To overcome these challenges, the group recommended that the industry take proactive measures to address disparities in scientific research, and to identify clinical opportunities that will benefit individuals and societies around the world.

“It will be particularly important to include populations historically under-represented in genomic research. As over time, clinically sequenced genomes will outnumber those collected in academia, research and healthcare communities will need to develop a harmonized approach to genomics to transcend historical boundaries,” researchers stated.

“Progress will be critically dependent on platforms and governance that lower barriers to the integration of genetic and phenotypic data across studies and countries, along with technical standards that are reliable, secure and compatible with the international regulatory landscape.”

The industry should also increase data sharing and access in order to develop comprehensive inventories of genomic information across populations and environments.

“Research access to functional data, generated at scale, should lower the barriers to mechanistic inference, provide system-wide context, and enable researchers to focus wet-laboratory validation on the most critical experiments,” researchers said.

“Collectively, these efforts will support compilation of a systematic catalogue of key networks and processes that influence normal physiology and disease development and inform a revised molecular taxonomy of disease.”
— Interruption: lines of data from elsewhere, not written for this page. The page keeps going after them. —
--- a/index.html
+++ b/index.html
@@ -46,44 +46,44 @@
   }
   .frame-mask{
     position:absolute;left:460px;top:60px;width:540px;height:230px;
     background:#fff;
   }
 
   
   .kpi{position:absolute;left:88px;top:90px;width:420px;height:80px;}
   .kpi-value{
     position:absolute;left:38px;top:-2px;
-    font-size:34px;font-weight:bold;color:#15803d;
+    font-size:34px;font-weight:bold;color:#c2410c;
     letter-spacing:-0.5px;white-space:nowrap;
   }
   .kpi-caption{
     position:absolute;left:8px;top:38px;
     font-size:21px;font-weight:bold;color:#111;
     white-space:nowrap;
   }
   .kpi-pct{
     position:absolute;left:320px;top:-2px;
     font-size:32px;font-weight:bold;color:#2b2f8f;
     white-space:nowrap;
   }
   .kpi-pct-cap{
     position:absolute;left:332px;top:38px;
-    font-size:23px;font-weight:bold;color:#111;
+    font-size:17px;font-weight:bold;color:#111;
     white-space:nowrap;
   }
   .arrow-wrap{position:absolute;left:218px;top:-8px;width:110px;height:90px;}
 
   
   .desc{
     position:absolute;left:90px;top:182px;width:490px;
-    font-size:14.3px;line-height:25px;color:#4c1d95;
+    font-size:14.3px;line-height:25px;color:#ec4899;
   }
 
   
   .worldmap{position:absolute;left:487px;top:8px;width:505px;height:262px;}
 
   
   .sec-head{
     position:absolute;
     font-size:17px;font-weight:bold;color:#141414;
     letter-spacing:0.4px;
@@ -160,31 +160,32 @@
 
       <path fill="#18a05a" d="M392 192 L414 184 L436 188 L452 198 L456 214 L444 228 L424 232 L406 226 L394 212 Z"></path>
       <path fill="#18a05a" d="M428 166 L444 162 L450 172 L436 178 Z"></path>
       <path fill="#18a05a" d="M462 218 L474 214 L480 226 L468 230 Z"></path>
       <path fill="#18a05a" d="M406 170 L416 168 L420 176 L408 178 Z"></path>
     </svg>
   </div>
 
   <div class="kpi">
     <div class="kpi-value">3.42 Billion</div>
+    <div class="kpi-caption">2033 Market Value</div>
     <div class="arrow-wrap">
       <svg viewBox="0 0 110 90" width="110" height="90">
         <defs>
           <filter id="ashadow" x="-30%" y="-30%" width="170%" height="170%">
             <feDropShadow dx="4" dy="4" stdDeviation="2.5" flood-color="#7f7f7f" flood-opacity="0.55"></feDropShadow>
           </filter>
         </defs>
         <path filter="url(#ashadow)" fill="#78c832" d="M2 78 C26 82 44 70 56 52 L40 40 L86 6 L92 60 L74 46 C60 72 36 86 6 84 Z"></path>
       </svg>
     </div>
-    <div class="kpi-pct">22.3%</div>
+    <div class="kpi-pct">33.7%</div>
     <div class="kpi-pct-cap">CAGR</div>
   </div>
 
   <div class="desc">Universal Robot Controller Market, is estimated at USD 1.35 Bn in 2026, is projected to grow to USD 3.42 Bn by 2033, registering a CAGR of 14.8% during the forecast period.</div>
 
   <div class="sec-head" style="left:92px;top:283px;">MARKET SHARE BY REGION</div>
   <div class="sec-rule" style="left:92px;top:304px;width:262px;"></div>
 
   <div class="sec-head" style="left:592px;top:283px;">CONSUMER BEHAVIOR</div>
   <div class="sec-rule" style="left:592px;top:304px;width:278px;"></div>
Finally, stakeholders will need to transform basic knowledge into fully developed physiological and molecular models of disease development. Researchers will have to apply biological insights to facilitate new treatment and preventive options, the group stated.
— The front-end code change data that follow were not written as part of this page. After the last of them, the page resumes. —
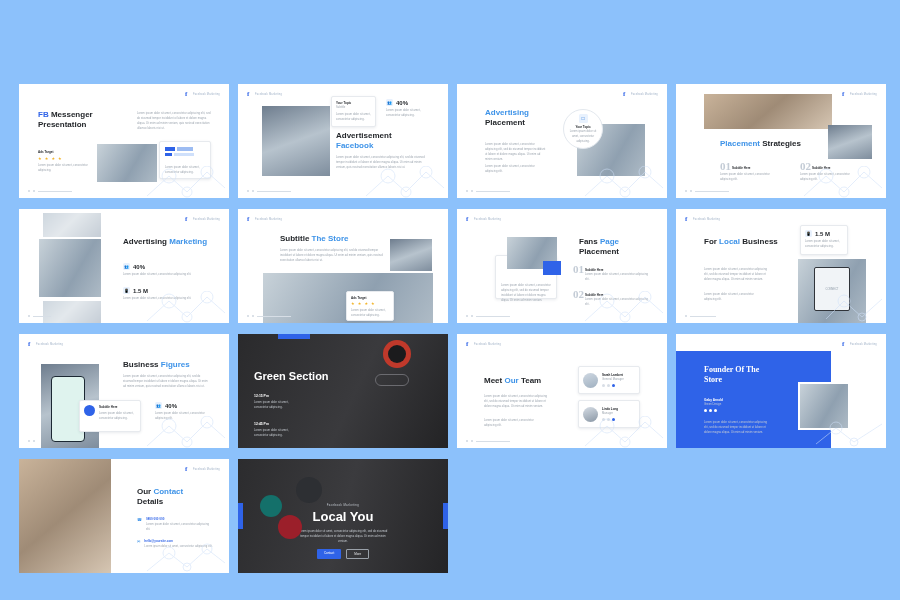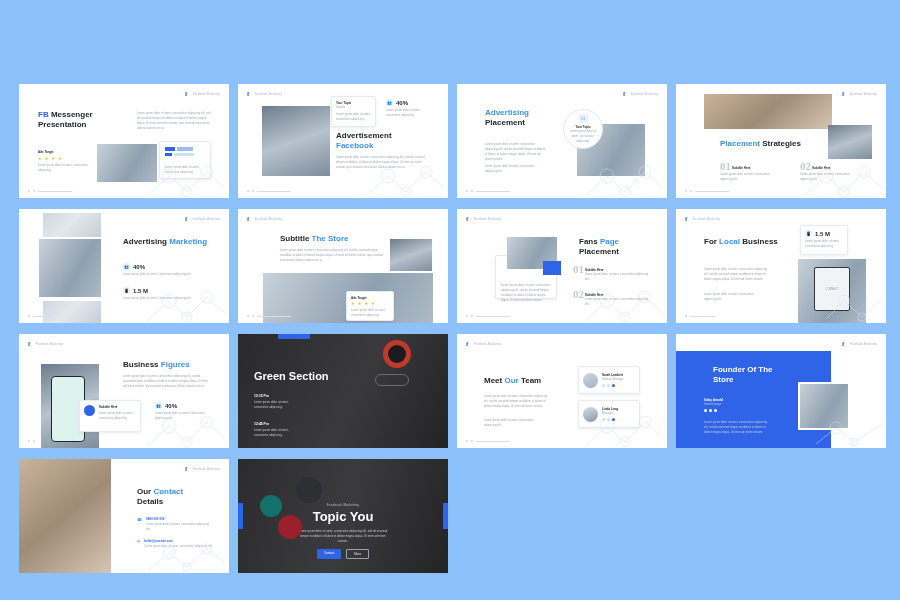--- a/index.html
+++ b/index.html
@@ -498,21 +498,21 @@
         </g>
       </svg>
   </div>
 
   <div class="slide">
     <div style="position:absolute;left:0;top:17px;width:155px;height:97px;background:#2f63e8;"></div>
     <div class="fb-brand">
       <span class="fb-f">f</span>
       <span>Facebook Marketing</span>
     </div>
-    <div class="h-title" style="position:absolute;left:37px;top:31px;color:#ffffff;">
+    <div class="h-title" style="position:absolute;left:28px;top:31px;color:#ffffff;font-family:Liberation Serif, serif;">
       <span>Founder Of The</span><br>
       <span>Store</span>
     </div>
     <div style="position:absolute;left:28px;top:64px;">
       <div class="sub-h" style="color:#ffffff;font-size:3.2px;">Gaby Arnold</div>
       <div class="lorem white">Green Design</div>
       <div class="soc-dots white" style="margin-top:2px;">
         <i class="on"></i>
           <i class="on"></i>
           <i class="on"></i>
@@ -561,21 +561,21 @@
           <circle cx="64" cy="6" r="5"></circle>
         </g>
       </svg>
   </div>
 
   <div class="slide dark">
     <div style="position:absolute;inset:0;background-image:linear-gradient(105deg,#2c2c2e 0%,#3b3b3e 50%,#242426 100%);"></div>
     <div style="position:absolute;left:0;top:44px;width:5px;height:26px;background:#2f63e8;"></div>
     <div style="position:absolute;right:0;top:44px;width:5px;height:26px;background:#2f63e8;"></div>
     <div style="position:absolute;left:0;right:0;top:44px;text-align:center;font-size:2.8px;color:#c6ccd3;letter-spacing:.4px;">Facebook Marketing</div>
-    <div style="position:absolute;left:0;right:0;top:50px;text-align:center;font-size:13px;font-weight:bold;color:#ffffff;">Topic You</div>
+    <div style="position:absolute;left:0;right:0;top:50px;text-align:center;font-size:13px;font-weight:bold;color:#ffffff;">Local You</div>
     <div class="lorem white" style="position:absolute;left:57px;width:96px;top:70px;text-align:center;">Lorem ipsum dolor sit amet, consectetur adipiscing elit, sed do eiusmod tempor incididunt ut labore et dolore magna aliqua. Ut enim ad minim veniam.</div>
     <div style="position:absolute;left:0;right:0;top:90px;display:flex;justify-content:center;gap:5px;">
       <span style="background:#2f63e8;color:#fff;font-size:3px;padding:2px 7px;border-radius:1px;">Contact</span>
       <span style="border:.5px solid #9aa1a9;color:#e4e7ea;font-size:3px;padding:2px 7px;border-radius:1px;">More</span>
     </div>
     <div style="position:absolute;left:58px;top:18px;width:26px;height:26px;border-radius:50%;background:#2d2f33;"></div>
     <div style="position:absolute;left:22px;top:36px;width:22px;height:22px;border-radius:50%;background:#14706a;"></div>
     <div style="position:absolute;left:40px;top:56px;width:24px;height:24px;border-radius:50%;background:#9b1f2a;"></div>
   </div>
“Ultimately, barriers to genomic medicine are most directly overcome by demonstrating clinical utility in disease management and therapeutic decision-making, with evidence for improved patient outcomes,” the team said.

“Given the clinical importance of slowing disease progression, target-discovery efforts will increasingly need to embrace the genetics of disease progression and treatment response, as these may involve processes distinct from those captured by studies of disease onset.”

With these recommendations, the researchers believe the industry will be able to leverage the promise of genomics and precision medicine to deliver more personalized, targeted care.

“Collectively, these developments can be expected to accelerate personalization of healthcare delivery. Provided costs are sustainable, a more preventative perspective on health could emerge, managed through proactive genomic, clinical and lifestyle surveillance using risk scores, complex biomarkers, liquid biopsies and wearables,” researchers concluded.

“For the full potential of genomic medicine to be realized, there will need to be sustained collaborative endeavor on several fronts to ensure that the capacity to generate ever more detailed maps of the relationships between sequence variation and biomedical phenotypes delivers a comprehensive understanding of disease mechanisms that can be translated into the medicines of tomorrow.”